A SPAC is a corporation with the sole purpose of raising capital to acquire (actually merge with) a privately held entity, which is then taken public. The SPAC itself has no ongoing business operations and is used exclusively to raise capital for the acquisition. The end result of the SPAC process is similar to that of an initial public offering (IPO), which is the process of offering shares of a private corporation to the public for purchase.  The SPAC process has fewer Securities and Exchange Commission (SEC) restrictions and requirements and, thus, may be preferable in certain situations. Investors simply pool their money and create the SPAC. The SPAC goes public as a shell company, targets a real company that wants to go public, and the two entities (the SPAC and target company) merge.  For example, here is a List of Shell Companies or Special Purpose Acquisition Companies.

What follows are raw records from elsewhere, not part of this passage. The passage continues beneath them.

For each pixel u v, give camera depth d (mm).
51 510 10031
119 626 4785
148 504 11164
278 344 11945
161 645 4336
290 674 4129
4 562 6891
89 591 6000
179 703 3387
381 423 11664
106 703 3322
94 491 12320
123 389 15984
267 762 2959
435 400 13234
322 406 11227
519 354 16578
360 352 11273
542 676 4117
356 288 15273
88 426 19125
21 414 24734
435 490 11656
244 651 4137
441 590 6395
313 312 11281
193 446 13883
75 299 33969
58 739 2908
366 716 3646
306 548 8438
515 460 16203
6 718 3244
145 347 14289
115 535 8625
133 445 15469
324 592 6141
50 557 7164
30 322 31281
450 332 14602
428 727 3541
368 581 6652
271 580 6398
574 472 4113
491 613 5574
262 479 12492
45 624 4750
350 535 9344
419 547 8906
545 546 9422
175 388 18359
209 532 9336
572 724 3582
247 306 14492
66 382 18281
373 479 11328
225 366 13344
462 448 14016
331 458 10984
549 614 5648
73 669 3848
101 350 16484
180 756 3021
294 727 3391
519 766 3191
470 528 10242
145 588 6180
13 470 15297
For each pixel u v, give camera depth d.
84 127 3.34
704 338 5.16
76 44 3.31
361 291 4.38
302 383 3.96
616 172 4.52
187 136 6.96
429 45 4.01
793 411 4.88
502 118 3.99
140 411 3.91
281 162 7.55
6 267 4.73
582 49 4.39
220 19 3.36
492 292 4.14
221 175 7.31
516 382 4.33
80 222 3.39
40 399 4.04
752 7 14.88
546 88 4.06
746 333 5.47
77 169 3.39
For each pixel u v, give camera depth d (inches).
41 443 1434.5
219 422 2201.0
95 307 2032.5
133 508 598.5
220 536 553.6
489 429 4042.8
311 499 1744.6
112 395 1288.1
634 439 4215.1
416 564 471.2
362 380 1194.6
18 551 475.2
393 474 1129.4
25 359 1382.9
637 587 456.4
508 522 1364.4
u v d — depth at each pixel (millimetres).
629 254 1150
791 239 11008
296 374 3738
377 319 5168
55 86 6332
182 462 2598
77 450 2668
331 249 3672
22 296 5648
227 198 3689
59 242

There are no laws or regulations that explicitly prohibit the use of IRA assets to invest in SPACs. That said, however, one concern is whether the IRA custodian or trustee would permit such an investment to be held in the IRA.  Also, depending on the relationship between the investor, the SPAC and the target company, one would need to be sure no prohibited transactions occur.

Similar concerns exist with using 401(k) assets to invest is SPACs. In addition, it is unlikely a plan sponsor would permit a SPAC as an investment option in a 401(k) plan, but it may be possible to make a SPAC investment through a self-directed brokerage account within the plan, if one was available. These are complex waters and plan officials should proceed with caution, and only with the advice of legal counsel.

Conclusion

SPACs may be hot—and maybe too hot to handle with retirement plan assets without expert guidance.